Someone asked this Question: “I have an Italian language student who improves extremely slowly. I have tried everything I can think of to support her learning progress, with no results. She is becoming frustrated and I don’t know what else to do. I have suggested that she take an additional tutor or learning system but she said she wants to study with me or she will give up studying Italian.” (You can swap Italian for any other language.)
Do you work with a course book? Can you revise an additional resource list that fits with the general themes and chapters of the course book. This list can include Youtube videos and children’s quizzes, comic book pages, graphic novel sections, multiple examples in different formats and different media of the same grammar or theme or vocabulary.
You can gather a list of material resources that compliment your existing lesson material over time. It will be useful for all students.

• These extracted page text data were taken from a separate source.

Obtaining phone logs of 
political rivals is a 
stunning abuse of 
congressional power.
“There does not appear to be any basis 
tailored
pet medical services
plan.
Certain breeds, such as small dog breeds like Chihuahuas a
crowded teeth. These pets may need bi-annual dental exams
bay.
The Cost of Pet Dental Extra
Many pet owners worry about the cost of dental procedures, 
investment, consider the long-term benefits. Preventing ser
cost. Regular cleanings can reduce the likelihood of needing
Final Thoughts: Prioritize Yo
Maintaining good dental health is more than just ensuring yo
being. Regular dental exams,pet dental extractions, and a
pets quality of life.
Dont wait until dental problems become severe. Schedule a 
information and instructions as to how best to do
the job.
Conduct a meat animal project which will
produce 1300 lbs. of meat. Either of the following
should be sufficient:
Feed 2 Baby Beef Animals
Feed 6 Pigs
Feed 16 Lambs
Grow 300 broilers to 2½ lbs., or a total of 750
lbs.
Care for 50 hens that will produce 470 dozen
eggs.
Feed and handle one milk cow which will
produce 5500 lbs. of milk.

Don’t try to move too fast if the foundation won’t stick. Make it feel ok to not do well. Remember that there are other benefits to language learning besides language fluency. It’s good for brain health and for lifelong confidence to keep trying even if the student doesn’t ‘succeed’. At Stanford they found that students who succeed easily develop less brain synapses than those who keep trying, irrespective of failure. Language learning is also a social experience, which is good on many levels including for mental health and expanding the student’s cultural horizon.
You could encourage your student to save up and take a weekend trip (or a longer vacation) to Italy. Arm the student with a daily list of phrases to use. Day 1: 3 phrases for the supermarket. Day 2: 3 phrases for public transport. It again isn’t about being able to hold a conversation, it’s a suggestion aimed at breaking the barrier between the student and simply trying to apply the language irrespective of the outcome. Send them to the supermarket with a list of phrases.

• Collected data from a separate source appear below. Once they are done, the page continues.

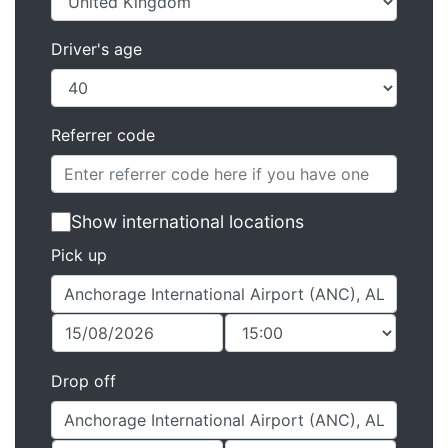
Driver's age
Referrer code
Show international locations
Pick up
Drop off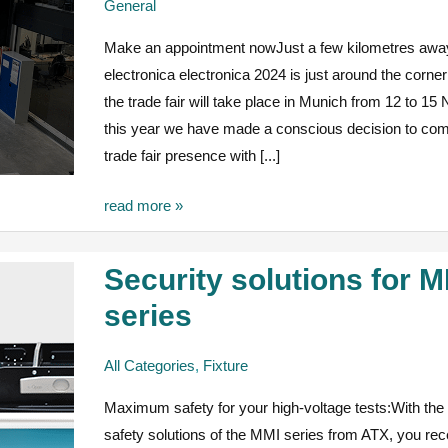
General
time
Make an appointment nowJust a few kilometres awa
pressure
electronica electronica 2024 is just around the corne
the trade fair will take place in Munich from 12 to 1
this year we have made a conscious decision to com
trade fair presence with [...]
read more »
Security solutions for 
Security
solutions
series
for
MMI
All Categories
,
Fixture
series
Maximum safety for your high-voltage tests:With the f
safety solutions of the MMI series from ATX, you rec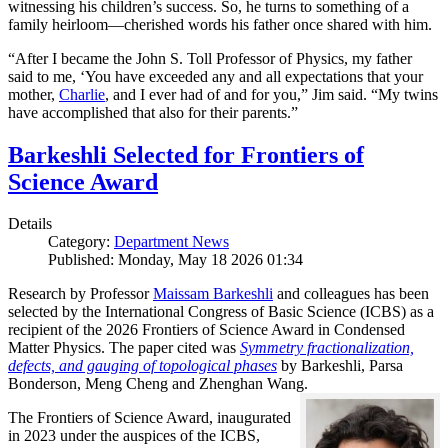
witnessing his children’s success. So, he turns to something of a
family heirloom—cherished words his father once shared with him.
“After I became the John S. Toll Professor of Physics, my father
said to me, ‘You have exceeded any and all expectations that your
mother,
Charlie
, and I ever had of and for you,” Jim said. “My twins
have accomplished that also for their parents.”
Barkeshli Selected for Frontiers of
Science Award
Details
Category:
Department News
Published: Monday, May 18 2026 01:34
Research by Professor
Maissam Barkeshli
and colleagues has been
selected by the International Congress of Basic Science (ICBS) as a
recipient of the 2026 Frontiers of Science Award in Condensed
Matter Physics. The paper cited was
Symmetry fractionalization,
defects, and gauging of topological phases
by Barkeshli, Parsa
Bonderson, Meng Cheng and Zhenghan Wang.
The Frontiers of Science Award, inaugurated
in 2023 under the auspices of the ICBS,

In fact you can send your student to their own local Italian Pizza restaurant or ice cream parlour with 3 phrases to say during the visit. Literally 3.

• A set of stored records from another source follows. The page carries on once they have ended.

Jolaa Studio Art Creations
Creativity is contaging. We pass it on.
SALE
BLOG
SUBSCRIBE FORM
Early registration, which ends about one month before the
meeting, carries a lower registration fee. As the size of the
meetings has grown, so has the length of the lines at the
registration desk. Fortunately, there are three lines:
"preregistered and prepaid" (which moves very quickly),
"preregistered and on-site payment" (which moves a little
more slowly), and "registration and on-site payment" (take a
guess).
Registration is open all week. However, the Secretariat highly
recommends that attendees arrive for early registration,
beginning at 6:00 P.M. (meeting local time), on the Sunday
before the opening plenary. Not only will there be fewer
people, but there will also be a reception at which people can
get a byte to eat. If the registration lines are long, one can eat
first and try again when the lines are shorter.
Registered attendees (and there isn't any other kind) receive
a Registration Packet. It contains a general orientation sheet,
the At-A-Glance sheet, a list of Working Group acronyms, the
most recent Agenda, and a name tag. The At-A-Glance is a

Having an experience of using the language, even if just 3 phrases is going to be a memorable event for them. The student will face challenges and will need to find courage. This experience might go well or show that one of the deeper problems to their language learning is fear. This is something you can work with.

I have experience from both sides. I teach languages and also tried learning Korean. In my own language learning journey I noticed that I started feeling too ashamed to continue because I made too little progress progress. On the other hand as a teacher I also have had a German language student who couldn’t pick the language up and I eventually I told them I felt bad for taking their money. In hindsight I now understand that I shouldn’t have done that. The student didn’t feel frustrated until I expressed my worry that I am not providing enough value. The student enjoyed trying.
Referencing this last example, be vigilant to not let your frustrations or concerns influence your students’ enjoyment and experience of their lessons with you. Be constant. Don’t use speed of learning as a metric to judge the success of your language lessons (as a teacher or student). The success can be that you are doing your best, that it is enjoyable, that it opens cultural pathways and imagination and more…
Bring the joy back.
It’s ok to not do great.
It’s even ok to feel like hardly anything sticks.
Enjoy the process.
Keep it simple.
Aim lower first.
Maybe repeat a core concept for a small portion of every lesson until it sticks? Or just accept it might not.